La description se présente alors comme le lieu d’une réflexion sur le rapport entre physis et tekhnê : le logos se veut créateur à l’image de la physis. Le rapport entre nature et art est sans cesse problématisé, l’imitation cherchant à reproduire un processus de production tandis que la description vise à créer une réalité perceptible. L’auteure montre que cette relation dialectique, déjà présente chez Homère, est reprise dans l’Antiquité tardive avec une inversion du rapport entre nature et art. D’autre part, le lien entre description et visibilité, entre parole et vision est central ; la description rend visible pour le lecteur l’objet décrit et fait ainsi voir ce que les yeux ne peuvent voir. Elle produit alors ce que l’auteure nomme un « visible concurrentiel », jouant ainsi sur plusieurs niveaux de réalité. De plus, les textes étudiés ont la particularité d’insister sur la perception, construisant la description autour d’un point de vue particulier, celui d’un personnage ou de l’auteur qui découvre l’objet décrit. En ce sens, la description prend la forme d’un témoignage et révèle une réception subjective de l’objet plutôt que de chercher à se faire le reflet des conditions matérielles objectives de l’objet décrit. Le langage se fait le lieu d’une expérience visuelle et plus généralement sensorielle. Le témoin au centre du dispositif de la description éprouve alors des sensations qui ne sont créées par aucun objet sensible mais seulement par des mots : « Le véritable “objet” de la description est bien le mécanisme même de la perception et sa “divine technique” d’appropriation d’une chose » (p.151).
Le récit, enfin, est présenté comme le contrepoint nécessaire de la description. Celle-ci en effet ne fait pas que s’insérer dans une récit ; le choix même de l’objet informe la stratégie narrative et argumentative de l’auteur, à l’image de la bague de Chariclée, portrait et double de sa propriétaire dans un récit construit sur la question de l’identité et de l’identification. Le développement conclusif souligne le passage du récit au mythe pour affirmer le lien de ce dernier avec la description.

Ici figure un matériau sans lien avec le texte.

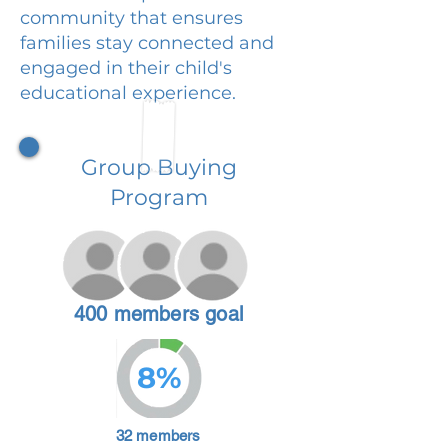
community that ensures
families stay connected and
engaged in their child's
educational experience.
Group Buying
Program
400 members goal
8%
32 members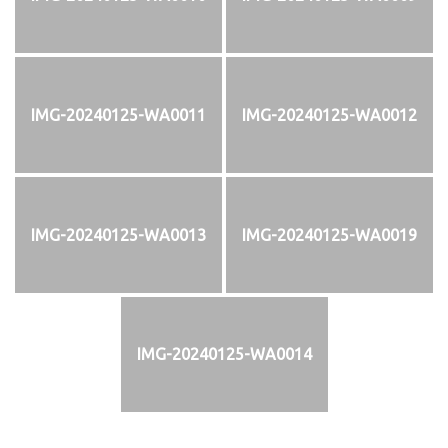
IMG-20240125-WA0011
IMG-20240125-WA0012
IMG-20240125-WA0013
IMG-20240125-WA0019
IMG-20240125-WA0014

Divines techniques apporte un éclairage nouveau sur les théories du langage à la fin de l’Antiquité et dépasse ainsi la question de la description ou de la réception du bouclier d’Achille afin de proposer une réflexion philosophique qui s’inscrit dans le questionnement plus vaste de la performativité du langage tout en commentant les textes proposés avec une grande précision, fournissant à chaque fois un commentaire riche et pertinent.